Ironically, the defendant Howe not only failed to moderate the deluge of damaging and untrue statements but actively incited the co-defendant moderators to disparage the plaintiffs’ business model and professional obligations under the various provincial law societies’ rules of professional conduct.”

Virtually identical statements close out the replies to defendants Tycho Manson and Kevin Preston, but Howe claims only Manson acted as a moderator.

“He [AdviceScene lawyer Antonin Pribetic] obviously decided to take the shotgun approach because I was never a moderator,” Howe tells Law Times. “It’s just dead wrong.
Pribetic declined to comment on the case.

In the meantime, Manson’s lawyer, Brian Rogers, confirms his client had been a moderator but calls the issue a “red herring.”
“The idea that someone who has the title of moderator has some different liability from the strict liability imposed I think is very wrong-headed and not in accordance with defamation law,” he says.

The fourth defendant, Vancouver lawyer Jenny Rutherford, filed her defence on June 11. She has not yet been served with a reply, but her lawyer Roger McConchie repeated the denial.

“Jenny Rutherford was not, not, not a forum moderator of the Lawbuzz website at any time,” he said in an e-mail to Law Times. “If the plaintiff intended to allege Ms. Rutherford was a forum moderator, it should have done so in the statement of claim, yet it did not. If the plaintiff had done so, Ms. Rutherford would have unequivocally denied that completely unfounded allegation in her statement of defence.”

Rutherford’s defence says the AdviceScene suit constitutes an abuse of process that she alleges was “commenced with the vexatious attempt” to deter her from expressing her opinions.
“This is a strategic lawsuit designed solely to interfere with Ms. Rutherford’s right to freedom of expression,” the defence statement claims.

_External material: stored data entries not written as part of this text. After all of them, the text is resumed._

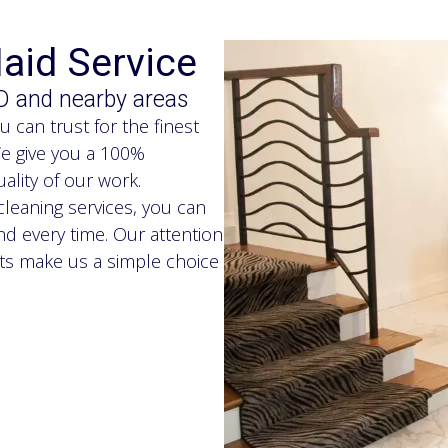
aid Service
D and nearby areas
can trust for the finest
We give you a 100%
ality of our work.
leaning services, you can
d every time. Our attention
lts make us a simple choice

Preston, meanwhile, declined to comment on the matter.
Manson and Rutherford both draw attention to the large time gap between posting the comments and the initiation of the lawsuit. They also claim AdviceScene founder Nancy Kinney could have contacted them at any time through Lawbuzz’ private messaging system to ask for an apology or express her concerns.

“If AdviceScene suffered any damages, which is not admitted but expressly denied, they are attributable to the acts and omissions of AdviceScene,” Rutherford’s defence alleges.
Instead, she goes on to claim Kinney “expressed gratitude” for her two allegedly defamatory posts and that the AdviceScene founder “wished her good luck in her legal career” in a general reply on the web site.

In his defence, Manson points to the fact that Kinney initiated the thread containing the comments. In a post introducing AdviceScene, Kinney also started a poll asking posters to express their thoughts about that type of site in Canada, Manson alleges.

“Kinney’s comments and her poll invited Lawbuzz users to show their opinions about the AdviceScene site,” according to Manson’s defence, which goes on to claim Kinney “gave every indication to Manson and others that she was pleased with the discussion. . . . AdviceScene therefore consented to the publication of the words complained of.”

But in its reply to Manson, AdviceScene denies his claim.
“The comments posted by Nancy Kinney on behalf of AdviceScene were neither an open invitation to disparage the plaintiff’s business reputation nor were they carte blanche to incite a deluge of defamatory comments via a bandwagon effect.”